The highball signal is one of the oldest forms of railroad signaling that can be found in the world. Delmar’s Highball Signal dates all the way back to 1832, with the completion of the short-lived and doomed New Castle & Frenchtown Railroad. This railroad, which spanned only 16 miles across, was briefly a vital connection along the Atlantic corridor, and before the days of electricity, its highball signals were used to guide the conductors.
Signal stations were set up about three miles apart from one another, consisting of a mast with a pulley system that could hoist a hollow ball covered in white paint. As a train left New Castle, the station master would send up a flag. Watching from a telescope from miles away, the first signal operator would spot the flag, and hoist a ball into the air, signaling that the train was clear to move. The next operator would have their sights set on that signal, and so on. Pretty soon, the entire grid would be alerted that a train was on its way. If there was a stoppage or problem on the track, a black ball would be raised instead.
As the Pennsylvania Railroad replaced the New Castle & Frenchtown Railroad by 1840, most of its highball signals had already come down. However, one of its signals was saved and moved, where it was used to signal between a crossing of the Baltimore & Eastern Railroad and the Pennsylvania Railroad. The Highball Signal would remain in use for another century, before being decommissioned in 1948 along with the crossing. After 116 years of service, the Highball Signal was set to become a historical landmark.
It was then moved to Cape Charles, Virginia, where it was to be preserved as a symbol of early railroad history. However, another Delmarva town had its eye on the Highball Signal. Delmar’s history is intertwined with its railroad, as it was founded when the Delaware Railroad was extended to the state’s southern border. The town would grow up around the railroad, incorporating on both sides of the border. Today, the twin towns of Delmar, Maryland, and Delmar, Delaware, bill themselves as “The Little Town Too Big for One State.”
In 1959, Delmar was throwing its centennial celebration, and townsfolk were ecstatic. (A contemporary article mentions that the party planners had even “grown beards for the occasion.”) The centerpiece was to be a monument to the town’s railroad history. Although the Highball Signal was not from Delmar, and wasn’t used on the Delaware line, it was moved to what is now called Railroad Park, where it stands today, just steps from the Maryland/Delaware border.
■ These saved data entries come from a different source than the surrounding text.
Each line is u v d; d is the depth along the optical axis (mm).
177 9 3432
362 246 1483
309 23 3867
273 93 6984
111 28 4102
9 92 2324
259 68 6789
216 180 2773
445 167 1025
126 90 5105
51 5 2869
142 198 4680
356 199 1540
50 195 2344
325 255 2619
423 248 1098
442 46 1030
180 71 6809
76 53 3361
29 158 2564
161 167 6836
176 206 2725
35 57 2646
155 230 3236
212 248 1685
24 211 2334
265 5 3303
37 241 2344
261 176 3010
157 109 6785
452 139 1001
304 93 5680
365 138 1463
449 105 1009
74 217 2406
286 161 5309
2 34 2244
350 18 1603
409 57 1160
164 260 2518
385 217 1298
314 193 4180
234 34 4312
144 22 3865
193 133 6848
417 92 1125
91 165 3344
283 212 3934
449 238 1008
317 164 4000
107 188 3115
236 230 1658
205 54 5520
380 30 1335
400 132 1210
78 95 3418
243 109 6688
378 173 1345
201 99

Today, the Highball Signal is joined in the park by a few other pieces of train-related ephemera. An original crossing guard shack, which was used to station a worker in the days before automated crossing guards, is found nearby. The park’s arguable centerpiece is a 1929 caboose purchased from the Baltimore & Ohio Railroad for the country’s bicentennial in 1976. For a time, it served as the city’s history museum.
However, the Highball Signal remains the park’s most unusual highlight, and it is one of the finest and most unheralded preserved pieces of American transportation history. Be sure to stop and visit before you highball the gate out of town.